» Descrizione esercizio:
Ricopia senza modifiche dal testo sull'Ichinose Shishi Kagura il brano che si apre con le parole contenenti "L'Ichinose Shishi Kagura si" e si chiude con "sereno e solenne.".
### Testo di lettura ###
Guida
L'Ichinose Shishi Kagura è un rituale tradizionale tramandato nel distretto di Ichinose, nella città di Watarai, Prefettura di Mie. Designato come Patrimonio Culturale Immateriale della Prefettura di Mie il 28 marzo 1983, questo evento viene celebrato per invocare la pace, la salute, l'abbondanza dei raccolti e la prosperità della comunità. La danza è radicata in quattro distretti: Minami-Nakamura, Wakide, Ichiba e Wamino, rendendola un'eredità culturale profondamente legata al territorio.
Le origini di questa danza risalgono alla distribuzione di tre leoni (tra i quattro originariamente custoditi a Sumiyura) ai vari distretti. Ancora oggi, ogni leone presenta il simbolo Mitsutomoe, a testimonianza del legame storico tra le comunità. Questa tradizione è stata preservata con cura dalle generazioni locali che hanno continuato a eseguire la danza con la speranza di garantire pace e raccolti fertili.
La performance è composta da figure centrali come lo Shishi (leone), il Tengu e i cantanti. Durante la danza, vengono intonate canzoni sacre (Kagura-uta) che accompagnano ogni scena. Sebbene esistano piccole variazioni tra i vari distretti, lo stile classico dei movimenti del leone e l'integrazione con la musica rappresentano l'essenza unica della cultura locale.
L'Ichinose Shishi Kagura si tiene generalmente la seconda domenica di febbraio (ad esempio, l'8 febbraio 2026). Poiché si tratta di un evento invernale, è fondamentale pianificare la visita in base al calendario specifico. Gli orari dettagliati vengono stabiliti di volta in volta dagli organizzatori locali.
Gli osservatori possono assistere da vicino alla sacralità della danza. Osservare il movimento del leone e le performance del Tengu offre una comprensione profonda della spiritualità e della cultura tradizionale giapponese. È un'esperienza contemplativa che si svolge in un ambiente sereno e solenne.
L'area di Ichinose è circondata dalla bellezza naturale di Ise-Shima, con sorgenti d'acqua pura che scendono dalle montagne e leggende locali che si intrecciano con il paesaggio naturale, offrendo un contesto culturale unico.
### Record del dataset ###
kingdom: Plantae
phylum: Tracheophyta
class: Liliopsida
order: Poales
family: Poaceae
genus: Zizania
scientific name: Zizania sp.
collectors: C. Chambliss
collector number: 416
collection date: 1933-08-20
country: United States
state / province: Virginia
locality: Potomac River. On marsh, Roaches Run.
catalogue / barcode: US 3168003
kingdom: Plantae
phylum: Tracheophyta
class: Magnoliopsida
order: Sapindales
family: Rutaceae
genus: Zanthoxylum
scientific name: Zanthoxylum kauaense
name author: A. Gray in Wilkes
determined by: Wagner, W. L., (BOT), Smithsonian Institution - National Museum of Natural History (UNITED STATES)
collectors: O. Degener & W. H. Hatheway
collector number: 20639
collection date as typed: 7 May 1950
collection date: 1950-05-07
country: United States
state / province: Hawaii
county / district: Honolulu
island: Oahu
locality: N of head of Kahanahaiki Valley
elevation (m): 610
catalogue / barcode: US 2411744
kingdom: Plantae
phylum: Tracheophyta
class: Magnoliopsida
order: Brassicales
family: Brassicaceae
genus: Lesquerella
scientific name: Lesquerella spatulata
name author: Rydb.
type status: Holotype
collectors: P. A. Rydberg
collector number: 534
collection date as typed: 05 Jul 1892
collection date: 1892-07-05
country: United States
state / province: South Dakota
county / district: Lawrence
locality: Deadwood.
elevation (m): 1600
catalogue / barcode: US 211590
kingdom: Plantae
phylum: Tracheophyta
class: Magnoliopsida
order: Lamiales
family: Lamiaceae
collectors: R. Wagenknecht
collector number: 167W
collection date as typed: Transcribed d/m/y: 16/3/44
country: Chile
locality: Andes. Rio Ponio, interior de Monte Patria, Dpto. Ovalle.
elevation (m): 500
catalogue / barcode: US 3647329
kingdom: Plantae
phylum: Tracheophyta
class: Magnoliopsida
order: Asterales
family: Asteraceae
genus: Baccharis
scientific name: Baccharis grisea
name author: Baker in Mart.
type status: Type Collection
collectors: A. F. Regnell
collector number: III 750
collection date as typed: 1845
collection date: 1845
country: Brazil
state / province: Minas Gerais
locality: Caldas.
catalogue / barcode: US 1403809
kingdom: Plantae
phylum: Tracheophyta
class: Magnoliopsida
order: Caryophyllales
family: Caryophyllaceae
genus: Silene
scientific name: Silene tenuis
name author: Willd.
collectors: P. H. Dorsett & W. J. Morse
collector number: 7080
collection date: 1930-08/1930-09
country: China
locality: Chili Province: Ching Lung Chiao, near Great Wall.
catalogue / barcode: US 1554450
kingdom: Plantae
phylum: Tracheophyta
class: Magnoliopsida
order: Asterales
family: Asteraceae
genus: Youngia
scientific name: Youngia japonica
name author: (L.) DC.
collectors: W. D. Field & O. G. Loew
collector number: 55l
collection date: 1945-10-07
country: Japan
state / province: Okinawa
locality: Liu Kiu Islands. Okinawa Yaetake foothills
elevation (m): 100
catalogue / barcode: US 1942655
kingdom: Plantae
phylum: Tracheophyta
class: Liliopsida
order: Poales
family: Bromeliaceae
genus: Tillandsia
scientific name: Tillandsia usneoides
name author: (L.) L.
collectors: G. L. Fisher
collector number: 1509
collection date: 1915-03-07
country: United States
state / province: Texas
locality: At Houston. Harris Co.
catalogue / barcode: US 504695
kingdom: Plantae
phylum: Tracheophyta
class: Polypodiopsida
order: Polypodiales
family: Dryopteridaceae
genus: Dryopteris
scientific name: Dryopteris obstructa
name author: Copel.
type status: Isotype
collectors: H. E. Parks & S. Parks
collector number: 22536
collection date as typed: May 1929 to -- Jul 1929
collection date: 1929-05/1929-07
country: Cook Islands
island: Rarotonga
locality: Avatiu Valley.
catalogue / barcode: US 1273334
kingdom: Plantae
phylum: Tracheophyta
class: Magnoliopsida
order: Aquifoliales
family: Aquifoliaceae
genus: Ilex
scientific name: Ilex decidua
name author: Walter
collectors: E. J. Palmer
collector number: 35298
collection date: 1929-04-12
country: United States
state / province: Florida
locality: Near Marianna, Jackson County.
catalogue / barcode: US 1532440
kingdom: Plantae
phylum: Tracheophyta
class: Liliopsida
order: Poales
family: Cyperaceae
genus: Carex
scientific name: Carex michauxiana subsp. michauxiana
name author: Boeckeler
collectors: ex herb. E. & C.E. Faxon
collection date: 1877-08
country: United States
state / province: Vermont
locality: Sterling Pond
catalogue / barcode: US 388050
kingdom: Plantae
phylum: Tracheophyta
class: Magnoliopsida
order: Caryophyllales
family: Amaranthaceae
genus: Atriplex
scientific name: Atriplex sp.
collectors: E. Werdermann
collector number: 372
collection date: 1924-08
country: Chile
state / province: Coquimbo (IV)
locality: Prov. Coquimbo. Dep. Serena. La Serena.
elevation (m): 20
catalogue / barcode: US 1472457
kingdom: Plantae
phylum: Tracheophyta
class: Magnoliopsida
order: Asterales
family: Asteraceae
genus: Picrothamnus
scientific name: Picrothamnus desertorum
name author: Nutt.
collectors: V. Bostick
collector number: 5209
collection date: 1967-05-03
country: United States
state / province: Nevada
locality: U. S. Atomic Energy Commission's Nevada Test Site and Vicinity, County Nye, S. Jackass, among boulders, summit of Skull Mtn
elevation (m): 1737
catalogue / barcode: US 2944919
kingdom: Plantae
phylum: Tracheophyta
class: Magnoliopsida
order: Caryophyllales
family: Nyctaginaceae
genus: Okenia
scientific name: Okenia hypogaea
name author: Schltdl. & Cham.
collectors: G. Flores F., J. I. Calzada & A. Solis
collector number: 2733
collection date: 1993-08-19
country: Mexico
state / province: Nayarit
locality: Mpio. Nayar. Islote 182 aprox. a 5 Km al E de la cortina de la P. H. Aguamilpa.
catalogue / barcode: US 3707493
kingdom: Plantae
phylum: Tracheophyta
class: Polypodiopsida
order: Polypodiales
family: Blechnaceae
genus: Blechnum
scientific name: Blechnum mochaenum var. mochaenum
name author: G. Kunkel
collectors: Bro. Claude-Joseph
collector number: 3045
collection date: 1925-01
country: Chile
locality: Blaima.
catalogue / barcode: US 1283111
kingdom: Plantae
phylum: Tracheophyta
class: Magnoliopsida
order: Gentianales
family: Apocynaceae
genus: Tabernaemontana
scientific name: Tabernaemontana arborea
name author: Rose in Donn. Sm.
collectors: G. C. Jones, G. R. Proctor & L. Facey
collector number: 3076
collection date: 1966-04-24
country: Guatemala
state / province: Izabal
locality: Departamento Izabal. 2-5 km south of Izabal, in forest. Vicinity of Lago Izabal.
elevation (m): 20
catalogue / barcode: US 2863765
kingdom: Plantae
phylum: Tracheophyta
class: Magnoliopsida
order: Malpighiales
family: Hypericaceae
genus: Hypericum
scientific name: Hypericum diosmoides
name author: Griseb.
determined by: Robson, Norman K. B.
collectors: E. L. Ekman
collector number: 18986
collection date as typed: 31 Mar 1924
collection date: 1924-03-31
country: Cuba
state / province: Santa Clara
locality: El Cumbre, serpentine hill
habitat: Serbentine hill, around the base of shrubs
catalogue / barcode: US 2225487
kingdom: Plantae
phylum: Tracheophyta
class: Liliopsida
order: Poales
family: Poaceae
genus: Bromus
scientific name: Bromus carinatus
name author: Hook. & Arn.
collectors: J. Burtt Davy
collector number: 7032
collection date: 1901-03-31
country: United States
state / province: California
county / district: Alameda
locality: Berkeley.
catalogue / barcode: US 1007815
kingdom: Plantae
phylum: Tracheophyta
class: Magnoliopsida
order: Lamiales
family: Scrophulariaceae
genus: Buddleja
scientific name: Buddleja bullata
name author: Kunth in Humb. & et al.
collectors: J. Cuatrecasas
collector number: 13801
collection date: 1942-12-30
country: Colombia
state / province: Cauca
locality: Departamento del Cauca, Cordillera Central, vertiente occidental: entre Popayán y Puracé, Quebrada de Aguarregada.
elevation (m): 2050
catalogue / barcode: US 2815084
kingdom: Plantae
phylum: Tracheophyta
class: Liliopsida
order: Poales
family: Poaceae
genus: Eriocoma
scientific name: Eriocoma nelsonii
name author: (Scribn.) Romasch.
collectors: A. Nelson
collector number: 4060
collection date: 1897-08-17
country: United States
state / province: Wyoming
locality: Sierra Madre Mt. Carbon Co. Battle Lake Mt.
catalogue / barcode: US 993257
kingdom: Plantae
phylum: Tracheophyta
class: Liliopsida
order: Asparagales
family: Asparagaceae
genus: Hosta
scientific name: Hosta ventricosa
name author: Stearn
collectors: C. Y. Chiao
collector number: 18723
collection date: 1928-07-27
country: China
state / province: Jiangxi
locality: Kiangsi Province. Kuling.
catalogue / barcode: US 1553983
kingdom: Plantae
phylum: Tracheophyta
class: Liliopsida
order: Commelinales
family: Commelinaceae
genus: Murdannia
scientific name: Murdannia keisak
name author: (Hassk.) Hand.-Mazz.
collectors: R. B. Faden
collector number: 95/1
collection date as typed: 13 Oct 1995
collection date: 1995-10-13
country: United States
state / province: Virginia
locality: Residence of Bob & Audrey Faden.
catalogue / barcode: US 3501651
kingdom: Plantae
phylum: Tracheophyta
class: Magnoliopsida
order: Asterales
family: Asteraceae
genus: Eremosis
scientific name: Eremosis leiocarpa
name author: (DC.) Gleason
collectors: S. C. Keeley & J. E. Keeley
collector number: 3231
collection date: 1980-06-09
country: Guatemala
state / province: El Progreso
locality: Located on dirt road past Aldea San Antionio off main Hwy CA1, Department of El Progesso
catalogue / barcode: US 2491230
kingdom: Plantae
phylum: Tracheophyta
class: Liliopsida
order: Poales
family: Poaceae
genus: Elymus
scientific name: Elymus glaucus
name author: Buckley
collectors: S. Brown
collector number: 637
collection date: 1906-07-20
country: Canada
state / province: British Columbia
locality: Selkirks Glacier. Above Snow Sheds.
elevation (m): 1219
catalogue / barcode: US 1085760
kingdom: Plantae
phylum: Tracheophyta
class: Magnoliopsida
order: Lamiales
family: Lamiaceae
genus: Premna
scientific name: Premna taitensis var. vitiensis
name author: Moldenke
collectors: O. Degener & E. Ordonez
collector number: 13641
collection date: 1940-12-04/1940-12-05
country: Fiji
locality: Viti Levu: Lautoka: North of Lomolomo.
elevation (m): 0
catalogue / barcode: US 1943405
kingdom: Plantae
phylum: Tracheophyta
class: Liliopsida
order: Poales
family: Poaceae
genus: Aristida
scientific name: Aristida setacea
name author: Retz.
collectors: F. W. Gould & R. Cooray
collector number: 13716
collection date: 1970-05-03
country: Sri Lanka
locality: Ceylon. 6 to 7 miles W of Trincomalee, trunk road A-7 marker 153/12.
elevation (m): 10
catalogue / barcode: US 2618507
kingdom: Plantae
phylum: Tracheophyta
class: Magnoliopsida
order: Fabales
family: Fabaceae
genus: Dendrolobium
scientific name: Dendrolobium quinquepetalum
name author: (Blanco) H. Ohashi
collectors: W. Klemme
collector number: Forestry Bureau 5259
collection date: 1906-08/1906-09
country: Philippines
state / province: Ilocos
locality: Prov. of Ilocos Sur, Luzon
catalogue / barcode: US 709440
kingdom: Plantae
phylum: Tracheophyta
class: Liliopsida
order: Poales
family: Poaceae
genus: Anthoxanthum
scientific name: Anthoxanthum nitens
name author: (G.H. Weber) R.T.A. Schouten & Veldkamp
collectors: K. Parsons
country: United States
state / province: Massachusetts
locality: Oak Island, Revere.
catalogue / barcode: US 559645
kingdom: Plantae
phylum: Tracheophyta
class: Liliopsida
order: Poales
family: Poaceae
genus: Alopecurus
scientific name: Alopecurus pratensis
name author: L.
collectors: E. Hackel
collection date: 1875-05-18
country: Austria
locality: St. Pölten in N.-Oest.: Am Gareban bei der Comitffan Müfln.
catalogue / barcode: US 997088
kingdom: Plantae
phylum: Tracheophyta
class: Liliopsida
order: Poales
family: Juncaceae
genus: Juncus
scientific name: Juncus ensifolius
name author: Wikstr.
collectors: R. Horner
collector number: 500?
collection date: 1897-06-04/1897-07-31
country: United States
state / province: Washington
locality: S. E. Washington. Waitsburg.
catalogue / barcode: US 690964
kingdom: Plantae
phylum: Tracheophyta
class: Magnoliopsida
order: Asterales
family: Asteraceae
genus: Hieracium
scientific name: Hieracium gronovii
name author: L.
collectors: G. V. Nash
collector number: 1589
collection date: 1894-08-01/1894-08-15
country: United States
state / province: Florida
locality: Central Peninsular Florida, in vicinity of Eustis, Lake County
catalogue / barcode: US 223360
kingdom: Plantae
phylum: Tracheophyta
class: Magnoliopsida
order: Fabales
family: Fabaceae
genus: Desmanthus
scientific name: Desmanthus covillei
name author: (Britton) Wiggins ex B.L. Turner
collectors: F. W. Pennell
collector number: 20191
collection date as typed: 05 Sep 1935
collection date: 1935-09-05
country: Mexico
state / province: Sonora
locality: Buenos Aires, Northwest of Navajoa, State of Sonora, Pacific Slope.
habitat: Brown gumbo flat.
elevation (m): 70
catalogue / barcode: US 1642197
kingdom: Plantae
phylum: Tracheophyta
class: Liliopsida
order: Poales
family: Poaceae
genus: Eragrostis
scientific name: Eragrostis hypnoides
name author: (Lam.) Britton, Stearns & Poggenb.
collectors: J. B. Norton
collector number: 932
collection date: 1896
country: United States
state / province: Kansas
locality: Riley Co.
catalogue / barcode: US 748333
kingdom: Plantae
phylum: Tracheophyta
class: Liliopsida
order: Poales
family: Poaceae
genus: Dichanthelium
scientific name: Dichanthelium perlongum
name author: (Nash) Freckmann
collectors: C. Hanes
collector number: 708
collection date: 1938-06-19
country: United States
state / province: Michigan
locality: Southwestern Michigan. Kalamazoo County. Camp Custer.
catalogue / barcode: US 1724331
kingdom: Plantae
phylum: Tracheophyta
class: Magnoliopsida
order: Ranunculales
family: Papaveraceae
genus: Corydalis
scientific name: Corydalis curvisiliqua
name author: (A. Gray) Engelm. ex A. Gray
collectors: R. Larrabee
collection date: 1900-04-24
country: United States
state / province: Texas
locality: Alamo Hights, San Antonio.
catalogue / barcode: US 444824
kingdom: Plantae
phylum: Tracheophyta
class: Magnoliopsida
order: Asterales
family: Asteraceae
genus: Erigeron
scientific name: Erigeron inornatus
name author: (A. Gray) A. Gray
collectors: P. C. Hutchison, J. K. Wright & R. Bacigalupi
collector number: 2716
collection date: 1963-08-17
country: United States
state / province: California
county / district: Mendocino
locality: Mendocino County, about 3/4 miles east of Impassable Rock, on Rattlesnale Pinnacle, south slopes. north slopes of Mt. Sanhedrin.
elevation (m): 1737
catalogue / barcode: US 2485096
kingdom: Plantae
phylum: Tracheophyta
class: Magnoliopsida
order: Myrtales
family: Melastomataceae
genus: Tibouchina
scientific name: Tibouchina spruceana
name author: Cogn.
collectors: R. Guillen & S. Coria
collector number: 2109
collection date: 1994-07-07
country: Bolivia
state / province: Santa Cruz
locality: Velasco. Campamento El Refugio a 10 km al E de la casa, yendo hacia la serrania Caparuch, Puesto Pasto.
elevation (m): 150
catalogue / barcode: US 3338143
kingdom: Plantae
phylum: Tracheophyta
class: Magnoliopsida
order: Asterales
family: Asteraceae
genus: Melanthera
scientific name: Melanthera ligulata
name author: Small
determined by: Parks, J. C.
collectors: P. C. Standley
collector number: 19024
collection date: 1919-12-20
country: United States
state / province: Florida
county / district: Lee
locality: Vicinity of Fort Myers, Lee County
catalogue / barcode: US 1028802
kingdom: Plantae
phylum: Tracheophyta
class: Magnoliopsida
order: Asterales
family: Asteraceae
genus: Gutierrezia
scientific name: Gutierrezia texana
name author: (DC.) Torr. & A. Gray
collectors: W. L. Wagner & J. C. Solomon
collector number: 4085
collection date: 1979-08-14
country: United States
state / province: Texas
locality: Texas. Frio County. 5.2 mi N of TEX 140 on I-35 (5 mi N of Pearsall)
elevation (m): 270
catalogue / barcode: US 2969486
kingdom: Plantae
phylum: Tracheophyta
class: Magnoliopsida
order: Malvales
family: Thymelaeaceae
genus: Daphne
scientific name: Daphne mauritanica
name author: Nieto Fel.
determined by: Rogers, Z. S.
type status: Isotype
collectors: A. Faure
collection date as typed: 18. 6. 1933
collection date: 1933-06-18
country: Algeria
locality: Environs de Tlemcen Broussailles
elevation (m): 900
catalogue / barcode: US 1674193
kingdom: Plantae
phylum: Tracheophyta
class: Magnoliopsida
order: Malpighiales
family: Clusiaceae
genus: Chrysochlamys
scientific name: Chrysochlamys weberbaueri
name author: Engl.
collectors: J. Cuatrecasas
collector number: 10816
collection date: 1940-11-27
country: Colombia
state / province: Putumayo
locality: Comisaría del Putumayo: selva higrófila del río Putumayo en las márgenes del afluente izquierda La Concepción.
###
» Esercizio svolto:
L'Ichinose Shishi Kagura si tiene generalmente la seconda domenica di febbraio (ad esempio, l'8 febbraio 2026). Poiché si tratta di un evento invernale, è fondamentale pianificare la visita in base al calendario specifico. Gli orari dettagliati vengono stabiliti di volta in volta dagli organizzatori locali.
Gli osservatori possono assistere da vicino alla sacralità della danza. Osservare il movimento del leone e le performance del Tengu offre una comprensione profonda della spiritualità e della cultura tradizionale giapponese. È un'esperienza contemplativa che si svolge in un ambiente sereno e solenne.